108 So. 369 | Ala. | 1926

The bill is in the nature of a bill of interpleader. It is not interpleader under the former statute (Marsh v. Mut. Life Ins. Co., 200 Ala. 438, 76 So. 370; Cloud v. Dean, 212 Ala. 305,102 So. 437), but a bill in the nature of a bill of interpleader under statutory and equitable principles of interpleader. The title and body of the codification of section 10390 of the Code of 1923 is "Action in the nature of interpleader," and is broad enough to extend the right and privilege of interpleader in equity to parties similarly situated to file such bill. The conflicting rights of garnishees, made parties to this bill, are not adequate, and their right to proceed in law is not exclusive. The office of an interpleading suit is not to protect a party against a double liability, but against double vexation in respect of one liability. Crawford v. Fisher, 1 Hare, 436; Johnson v.

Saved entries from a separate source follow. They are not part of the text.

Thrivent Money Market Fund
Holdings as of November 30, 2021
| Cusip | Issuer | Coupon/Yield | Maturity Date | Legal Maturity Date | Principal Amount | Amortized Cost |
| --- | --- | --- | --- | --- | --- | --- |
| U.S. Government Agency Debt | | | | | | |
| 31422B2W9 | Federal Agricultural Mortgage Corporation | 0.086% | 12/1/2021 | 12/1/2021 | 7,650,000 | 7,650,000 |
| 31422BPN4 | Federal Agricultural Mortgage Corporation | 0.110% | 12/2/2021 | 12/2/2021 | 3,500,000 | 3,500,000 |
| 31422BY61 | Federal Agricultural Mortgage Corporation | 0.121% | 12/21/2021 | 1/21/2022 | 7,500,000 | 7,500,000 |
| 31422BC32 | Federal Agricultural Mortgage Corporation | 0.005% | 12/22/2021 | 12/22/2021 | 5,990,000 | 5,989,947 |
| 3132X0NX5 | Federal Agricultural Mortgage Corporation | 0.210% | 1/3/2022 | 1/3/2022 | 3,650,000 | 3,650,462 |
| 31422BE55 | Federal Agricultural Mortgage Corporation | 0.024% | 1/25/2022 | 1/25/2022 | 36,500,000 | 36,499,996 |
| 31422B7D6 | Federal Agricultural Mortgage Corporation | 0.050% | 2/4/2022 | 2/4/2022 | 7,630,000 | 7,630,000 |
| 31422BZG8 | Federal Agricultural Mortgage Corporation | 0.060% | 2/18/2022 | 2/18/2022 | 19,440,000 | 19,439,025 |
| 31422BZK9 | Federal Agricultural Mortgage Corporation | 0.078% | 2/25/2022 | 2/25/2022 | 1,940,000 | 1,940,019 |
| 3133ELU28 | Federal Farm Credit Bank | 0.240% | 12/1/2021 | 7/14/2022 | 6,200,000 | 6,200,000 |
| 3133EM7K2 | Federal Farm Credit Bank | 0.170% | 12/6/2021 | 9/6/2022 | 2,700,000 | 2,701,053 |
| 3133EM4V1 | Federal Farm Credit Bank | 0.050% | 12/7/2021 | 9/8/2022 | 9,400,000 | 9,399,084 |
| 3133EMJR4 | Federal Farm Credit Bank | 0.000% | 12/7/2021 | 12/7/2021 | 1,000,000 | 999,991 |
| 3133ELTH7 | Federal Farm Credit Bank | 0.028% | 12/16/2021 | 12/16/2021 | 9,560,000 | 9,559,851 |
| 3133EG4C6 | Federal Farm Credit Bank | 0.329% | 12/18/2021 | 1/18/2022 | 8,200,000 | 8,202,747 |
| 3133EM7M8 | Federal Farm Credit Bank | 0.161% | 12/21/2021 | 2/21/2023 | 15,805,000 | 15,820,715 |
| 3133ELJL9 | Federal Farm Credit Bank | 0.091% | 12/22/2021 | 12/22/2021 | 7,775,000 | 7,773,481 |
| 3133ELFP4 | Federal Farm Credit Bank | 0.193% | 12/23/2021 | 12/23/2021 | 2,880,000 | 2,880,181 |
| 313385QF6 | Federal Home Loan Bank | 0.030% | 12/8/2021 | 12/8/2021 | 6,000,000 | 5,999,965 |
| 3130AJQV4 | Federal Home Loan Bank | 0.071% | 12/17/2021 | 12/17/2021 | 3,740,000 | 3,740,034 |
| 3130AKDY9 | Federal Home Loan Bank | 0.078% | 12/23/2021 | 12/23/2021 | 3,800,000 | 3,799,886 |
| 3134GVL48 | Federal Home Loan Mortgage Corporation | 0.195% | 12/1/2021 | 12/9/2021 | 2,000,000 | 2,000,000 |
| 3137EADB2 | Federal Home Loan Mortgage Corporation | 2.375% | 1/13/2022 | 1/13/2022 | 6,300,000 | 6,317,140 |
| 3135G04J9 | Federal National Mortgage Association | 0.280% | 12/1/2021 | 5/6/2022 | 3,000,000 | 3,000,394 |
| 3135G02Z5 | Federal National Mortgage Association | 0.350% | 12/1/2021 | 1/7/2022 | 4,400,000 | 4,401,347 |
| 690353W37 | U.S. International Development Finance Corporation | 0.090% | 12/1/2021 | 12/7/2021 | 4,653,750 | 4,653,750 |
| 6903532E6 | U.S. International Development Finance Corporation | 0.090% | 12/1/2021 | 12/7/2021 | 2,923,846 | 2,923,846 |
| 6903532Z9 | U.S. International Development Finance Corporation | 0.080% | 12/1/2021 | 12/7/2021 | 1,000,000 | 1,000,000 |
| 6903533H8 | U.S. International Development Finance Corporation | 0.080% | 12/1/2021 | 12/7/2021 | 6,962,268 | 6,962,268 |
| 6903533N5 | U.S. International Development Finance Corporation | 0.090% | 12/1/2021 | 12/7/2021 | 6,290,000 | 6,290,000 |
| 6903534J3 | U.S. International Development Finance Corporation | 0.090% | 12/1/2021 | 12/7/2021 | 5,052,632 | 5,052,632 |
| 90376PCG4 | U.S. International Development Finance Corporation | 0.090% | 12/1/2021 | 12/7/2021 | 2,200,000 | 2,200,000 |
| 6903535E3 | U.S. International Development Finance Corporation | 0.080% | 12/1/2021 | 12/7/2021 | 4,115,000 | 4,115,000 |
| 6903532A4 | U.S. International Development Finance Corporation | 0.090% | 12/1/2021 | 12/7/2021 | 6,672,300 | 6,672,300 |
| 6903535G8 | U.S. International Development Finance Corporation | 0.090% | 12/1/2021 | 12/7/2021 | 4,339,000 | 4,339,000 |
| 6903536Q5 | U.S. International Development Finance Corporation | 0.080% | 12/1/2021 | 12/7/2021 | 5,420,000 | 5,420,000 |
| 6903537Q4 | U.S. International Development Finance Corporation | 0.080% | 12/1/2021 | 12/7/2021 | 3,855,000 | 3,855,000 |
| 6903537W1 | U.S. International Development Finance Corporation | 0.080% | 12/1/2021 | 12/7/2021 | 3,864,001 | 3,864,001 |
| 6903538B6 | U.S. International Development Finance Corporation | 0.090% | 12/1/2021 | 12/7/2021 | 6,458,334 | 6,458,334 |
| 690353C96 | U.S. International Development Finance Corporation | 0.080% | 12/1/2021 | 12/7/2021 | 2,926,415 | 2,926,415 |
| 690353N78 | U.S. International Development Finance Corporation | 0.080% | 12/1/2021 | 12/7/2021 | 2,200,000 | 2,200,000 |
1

Blackmon, 201 Ala. 537, 78 So. 891; Hayward Clark v. McDonold et al., 192 F. 890, 113 C.C.A. 368.

The remedy under the proceeding here is more adequate and effective to accomplish the full release of the garnishee and the adjustment of the respective claims between the numerous garnishing creditors to the fund in question. Complainant brings the fund into court, admits its liability, and asks that it be relieved of the vexatious and harassing necessity of adjusting the various and conflicting claims of the garnishing creditors against it and the fund in question. Each plaintiff in garnishment would have the right to contest the answer of the garnishee, thereby involving the garnishee in numerous controversies, which can be settled in this single proceeding, and certainly the rights of the plaintiffs in garnishment are not affected or prejudiced by such proceeding.

The right of the holder of the fund claimed by several creditors is not to be confused with that of the garnishee, the subject of the contest of the answer in Birmingham Nat. Bank v. Mayer, 104 Ala. 634, 16 So. 520, before the recent statute to which we have adverted. The priority of lien, if such there be, to the funds or moneys may be maintained *545 and protected on final hearing in a court of equity; and if there is no priority and the fund is insufficient, the same will be pro rated among those defendants entitled to that fund.

There is no error in the ruling of the trial court, and the decree is affirmed.

Affirmed.

ANDERSON, C. J., and SOMERVILLE and BOULDIN, JJ., concur.